Directions for using CUDA on the NMSU CS Bigdat cluster
written by Jonathan Cook, May 29, 2014, joncook@nmsu.edu

These are the basic, scripted directions. I am not an expert of nor even a normal user of CUDA, so I don't have any insight past the knowledge that this scripted example works. If you are going to use CUDA regularly, you will need to become an expert. I am sure that there are many many capabilities that will help you!

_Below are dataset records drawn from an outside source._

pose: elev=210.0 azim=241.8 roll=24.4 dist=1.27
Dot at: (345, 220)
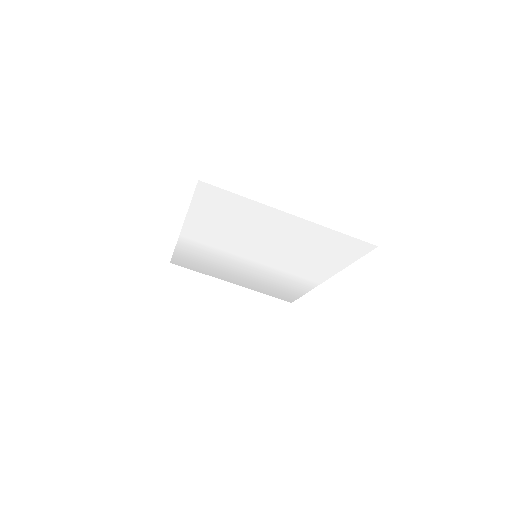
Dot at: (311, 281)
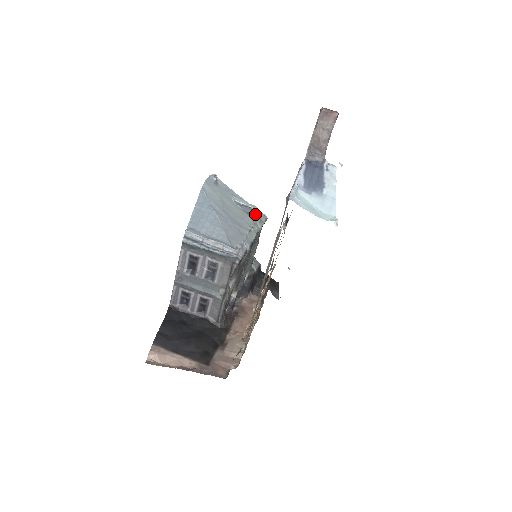
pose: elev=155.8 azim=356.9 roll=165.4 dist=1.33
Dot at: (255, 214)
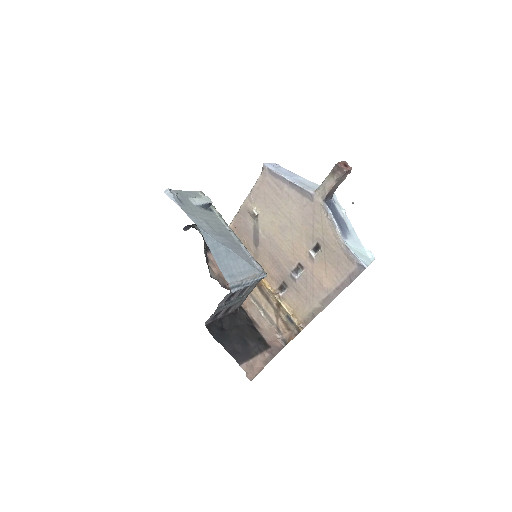
Dot at: occluded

This example just steps through building and executing one of the sample programs that comes with the NVidia CUDA library. Also note that the NVidia user commands are installed in /usr/bin, so they are available (e.g., "nvidia-smi" will print stats of the local board, BUT the head node does not have one!, so these must be used in a "qsub -I" interactive session on one of the GPU nodes.

1. Make a directory for the example:

>  mkdir matrixMultiply
>  cd matrixMultiply/

2. Copy the NVidia example into your directory:

>  cp /usr/local/cuda-6.0/samples/0_Simple/matrixMul/* .

3. Change line 134 (approx) of Makefile from a relative include path to absolute:

>  vi Makefile 
< INCLUDES  := -I/usr/local/cuda-6.0/samples/common/inc
---
> INCLUDES  := -I../../common/inc

The Makefile near the bottom also includes actions to copy/install the binary into a relative path "../../bin" -- you can disable or change this if you desire.

4. Build the executable:

>  make

This will use "nvcc" to compile your program. I THINK it will pick up whatever "gcc" is in your path; note that the system "gcc" or "cc" is an older version, but you can do a module load gcc-4.7.2 for a newer version.

5. Create/grab a Torque submission script.

>  cp /nmsu/examples/matrixMultiply/sub-matmul.sh .

The line above just puts this in your source directory; I normally create a "run" directory and run my submissions from there. You can do what you want.

6. Run the app by submitting the script as a Torque job

>  qsub sub-matmul.sh 

7. Check to see if it is running (this example is fast, about 10 seconds, so it may be done by the time you do this. Do it fast!

>  qstat

8. Look at the output. You will have two files, named "sub-matmul.sh.o###" and "sub-matmul.sh.e###". The first is stdout and the second is stderr -- the second should be empty, and the first has the normal output for this sample app, which just prints some info about the run and if it passed. The "###" is the job number that Torque assigned to this job.